In this bitter election year, people often come up to Dean Malissa and tell him they wish he were running for president. “Where are you when we need you?” they ask. Dean knows it isn’t him they want. It’s the person he’s dressed up as: George Washington.

George Washington may be dead and buried, but Dean Malissa is trying to keep him alive. He appears as the founding father about 150 times a year, including Monday at Mount Vernon, where he is the only officially sanctioned Washington interpreter.

It’s not what Dean expected to be doing with his life. For 25 years he traveled the world selling industrial heating and air-conditioning equipment. In 1999, he decided that wasn’t for him any more.

“I didn’t know what I was going to be when I grew up,” Dean told me on the phone from Philadelphia, where he lives. “I was about 46 years old and I decided to become an actor.”

Despite having spent most of his adult life selling HVAC systems, he was pretty successful, quickly carving a niche for himself in industrial films. He looked good in a white coat and was often cast as a corporate “spokesdoctor,” he said. “Like a Marcus Welby kind of trustworthy guy.”

Then a friend introduced Dean to Bill Sommerfield, Mount Vernon’s previous George Washington.

“When I met him he was 70 years old, already older than Washington was when Washington passed on, by three years,” Dean said. “To Bill’s credit he was looking for a younger Washington.”

And so Dean entered an apprenticeship.

“He became Yoda and I became Luke Skywalker,” Dean said.

It’s possible Dean didn’t appreciate at first the commitment involved in taking on such an iconic role. After he auditioned for Sommerfield — who died in 2009 — the older actor looked at him and said, “I have no doubt that you can do Washington.
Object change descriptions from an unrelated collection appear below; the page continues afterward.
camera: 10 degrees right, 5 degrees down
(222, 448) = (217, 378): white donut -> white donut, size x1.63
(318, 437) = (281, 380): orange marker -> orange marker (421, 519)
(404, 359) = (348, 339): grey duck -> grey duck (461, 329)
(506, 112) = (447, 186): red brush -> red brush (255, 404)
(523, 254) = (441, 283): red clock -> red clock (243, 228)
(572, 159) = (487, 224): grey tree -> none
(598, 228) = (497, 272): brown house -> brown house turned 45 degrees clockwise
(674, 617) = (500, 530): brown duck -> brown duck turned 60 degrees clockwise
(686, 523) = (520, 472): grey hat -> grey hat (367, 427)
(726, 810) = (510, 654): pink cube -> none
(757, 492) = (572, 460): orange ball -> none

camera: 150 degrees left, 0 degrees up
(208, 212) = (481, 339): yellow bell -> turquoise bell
I’m not sure you can do Bill Sommerfield.”

Dean wasn’t sure what that meant. Did it mean he should imitate Bill Sommerfield imitating George Washington?

No. What Sommerfield meant was that being Washington is all-consuming. Bill had been willing to devote his life to a single role. Was Dean willing to do the same?

The answer was yes.

There’s a certain amount of process in learning to be the father of our country. Dean mastered a Tidewater Virginia accent. He learned how to ride a horse with an English saddle. (He’d always ridden western.) He found places to get boots made, and Colonial-era military uniforms.
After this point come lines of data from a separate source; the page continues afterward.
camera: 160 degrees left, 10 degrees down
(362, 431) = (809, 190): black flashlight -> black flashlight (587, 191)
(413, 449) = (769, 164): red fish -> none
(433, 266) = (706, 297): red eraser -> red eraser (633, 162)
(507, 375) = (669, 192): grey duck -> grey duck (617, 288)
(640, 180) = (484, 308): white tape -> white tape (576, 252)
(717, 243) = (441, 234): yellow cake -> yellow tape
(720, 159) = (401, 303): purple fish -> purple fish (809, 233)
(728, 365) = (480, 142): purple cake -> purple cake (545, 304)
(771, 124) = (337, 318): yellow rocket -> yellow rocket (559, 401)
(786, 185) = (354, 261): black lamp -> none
But more important is trying to think as Washington thought, reading what Washington read, reading what Washington wrote. Last week, Dean looked through some of Washington’s letters in the rare manuscript library at Yale.

He takes the responsibility very seriously. “I never engage in a performance which puts Washington in a poor light or a silly light,” Dean said. (He recently turned down an invitation to appear in various automobile showrooms for Presidents’ Day sales.)
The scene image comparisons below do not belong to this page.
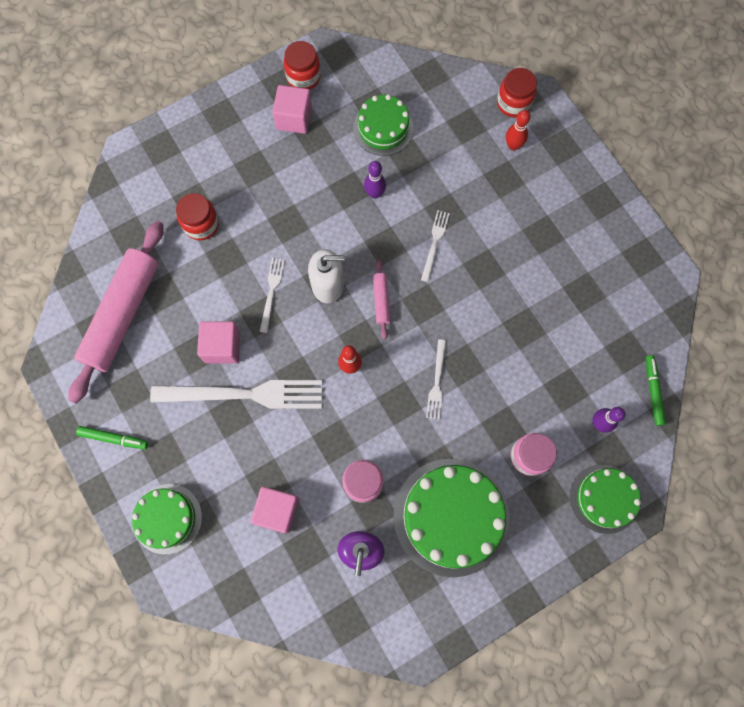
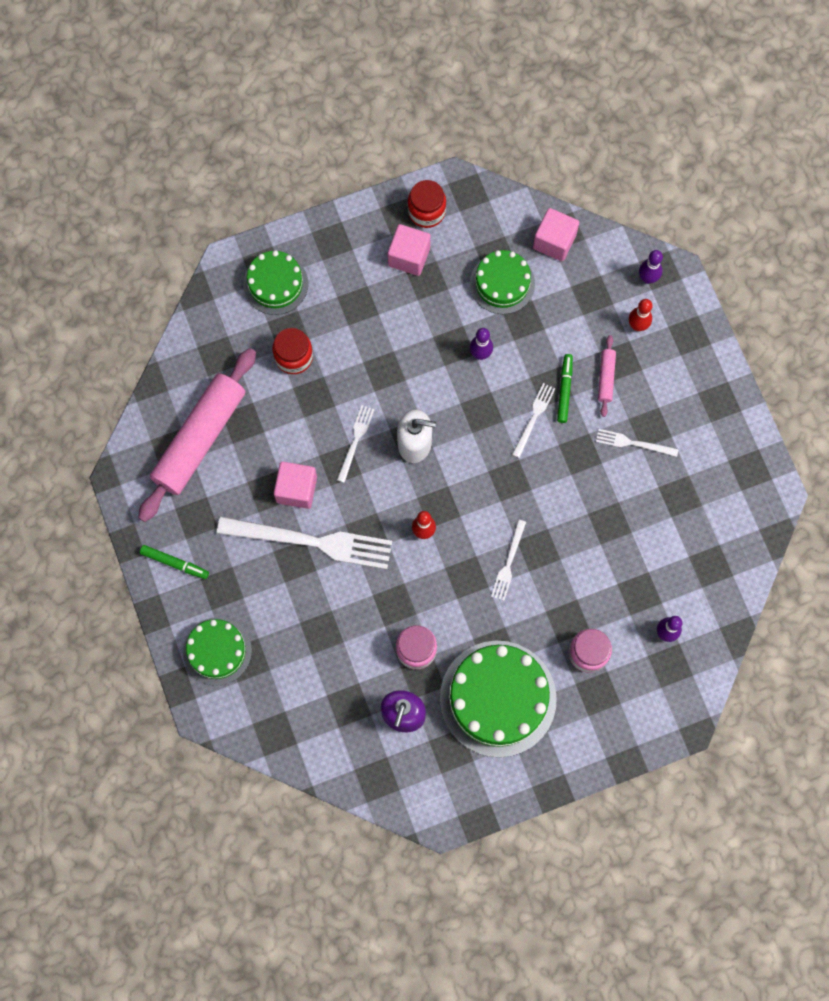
camera: 10 degrees right, 0 degrees up
(278, 510) = (327, 662): pink cube -> pink cube (554, 241)
(381, 301) = (467, 469): pink rolling pin -> pink rolling pin (606, 378)
(513, 103) = (647, 278): red jar -> purple bowling pin
(531, 251) = (633, 443): none -> white fork
(604, 498) = (655, 708): green cake -> green cake (275, 284)
(653, 391) = (728, 610): green marker -> green marker (564, 390)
Dean has performed as Washington in lots of places, from elementary schools to the inaugural United Airlines flight from Dulles to Beijing when the carrier was awarded that route.

He seldom breaks character and expects certain questions. People always ask about chopping down the cherry tree. “I will tell them in character that it’s a myth. It never happened. I tell them I’m the son of a planter and I understand the value of a tree that bears fruit.”

A handful of people he encounters are cold or hostile. “They sadden me deeply,” he said. “They can’t even acknowledge you, can’t even make eye contact. I always say those people have allowed the child in them to die completely.”

In his travels Dean has detected a common lament. “I can tell you, the American public, they desperately want to believe in their government again,” he said. “They really want to believe in their leaders again and they’re very disappointed in where we are now.”

Becoming George has touched Dean more than being yet another spokesdoctor would. He was once on a Mexican beach with his wife, immersed in yet another book on Washington, when he found himself overwhelmed by the greatness of the first president’s accomplishments.

“I probably had two or three beers in me,” Dean said. “I just put the book down and started crying. My wife looked at me. I said, ‘This guy, this guy ... ’ And really, that has been the greatest impact on me.”